After the show, Labour published the full email which read; “Having identified the subject of the complaint as a “Jewish activist, the son of Holocaust survivor… if we’re more than very occasionally using disciplinary action against Jewish members for anti-Semitism, something’s going wrong and we’re muddling up political disputes with racism.”. Financial Times journalist Jim Pickard commented via Twitter that “The quotation does appear to have a totally different meaning when taken in its entirety....”

Furthermore, the majority of testimonies presented against Labour was from disgruntled ex-staff members from the pre-Corbyn era who are hostile to the party’s shift to the left in 2015. This includes former General Secretary Iain Mcnicol who played a role in trying to keep Corbyn off the ballot paper in previous leadership elections.
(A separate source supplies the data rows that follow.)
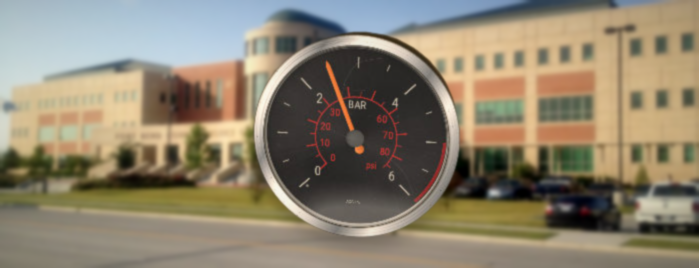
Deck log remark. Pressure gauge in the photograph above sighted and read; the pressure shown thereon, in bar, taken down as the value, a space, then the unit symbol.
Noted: 2.5 bar
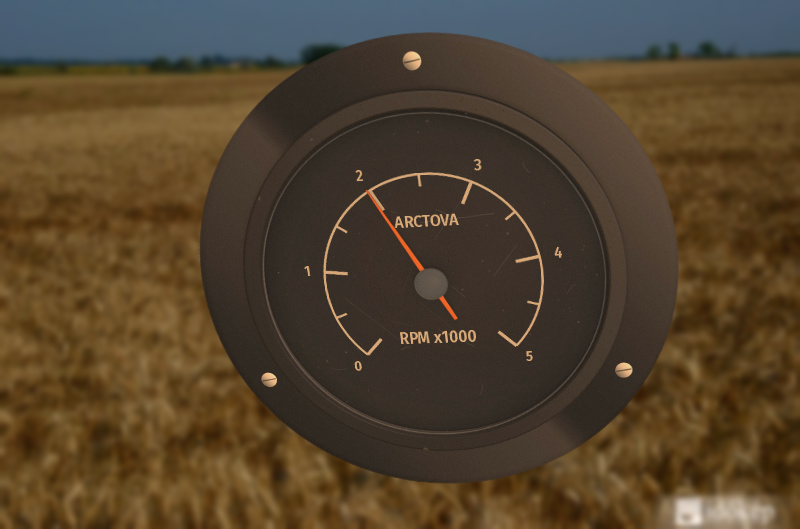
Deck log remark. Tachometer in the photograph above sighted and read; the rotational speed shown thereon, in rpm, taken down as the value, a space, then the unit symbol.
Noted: 2000 rpm
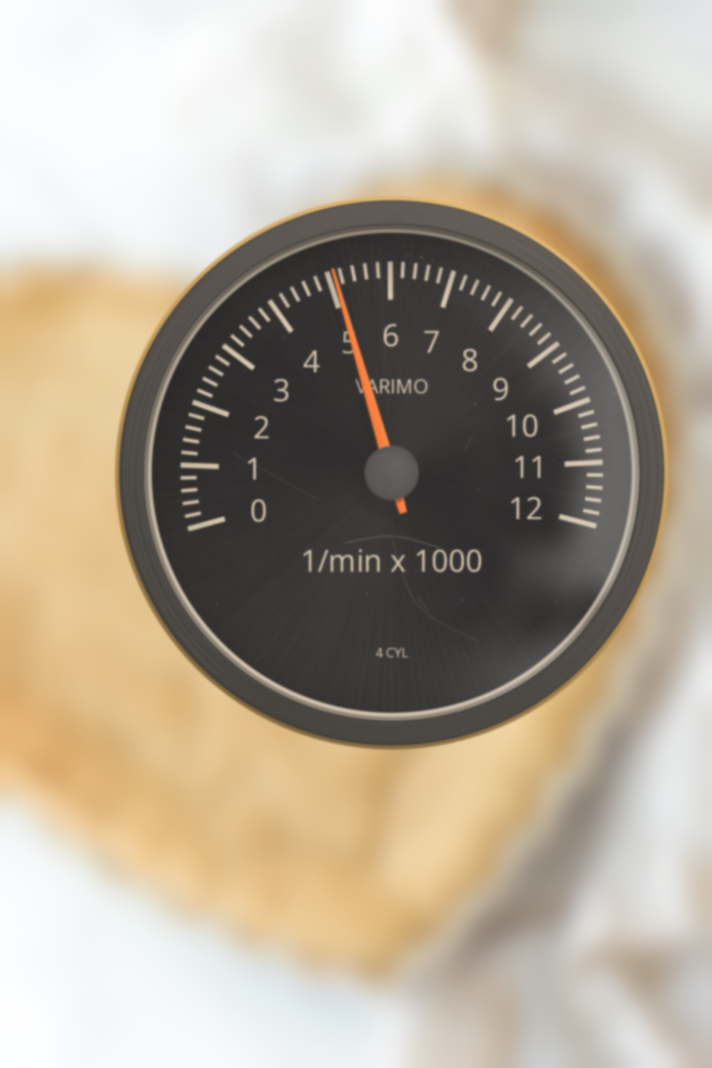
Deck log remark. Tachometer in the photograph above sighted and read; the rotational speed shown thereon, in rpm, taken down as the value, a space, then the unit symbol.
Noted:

Only two independent "experts" on anti-semitism were interviewed, however, both had a record of impartiality. First was Dave Rich, Co-Director of Communications for the Community Security Trust, a Jewish NGO, which regards boycotting Israel as a form of anti-semitism.

Following Rich, was Alan Johnson, of BICOM, the foremost pro-Israel lobby group in Britain, who run the ‘We Believe in Israel’ campaign that has been linked to the Israeli embassy. 

Labour has condemned the show and BBC’s journalistic standards, saying, “The reliance on a series of politically partisan and hostile interviewees and informants on a highly sensitive political issue in current domestic politics – without, from what we understand, a range of interviewees with an alternative perspective – shows every sign of breaching the BBC’s obligations and own editorial guidelines to be fair, balanced and even-handed in political controversy.” 

The BBC has responded saying, “The BBC stands by its journalism and we completely reject any accusations of bias or dishonesty… The programme [Panorama] adhered to the BBC’s editorial guidelines, including a full right of reply for the Labour Party.”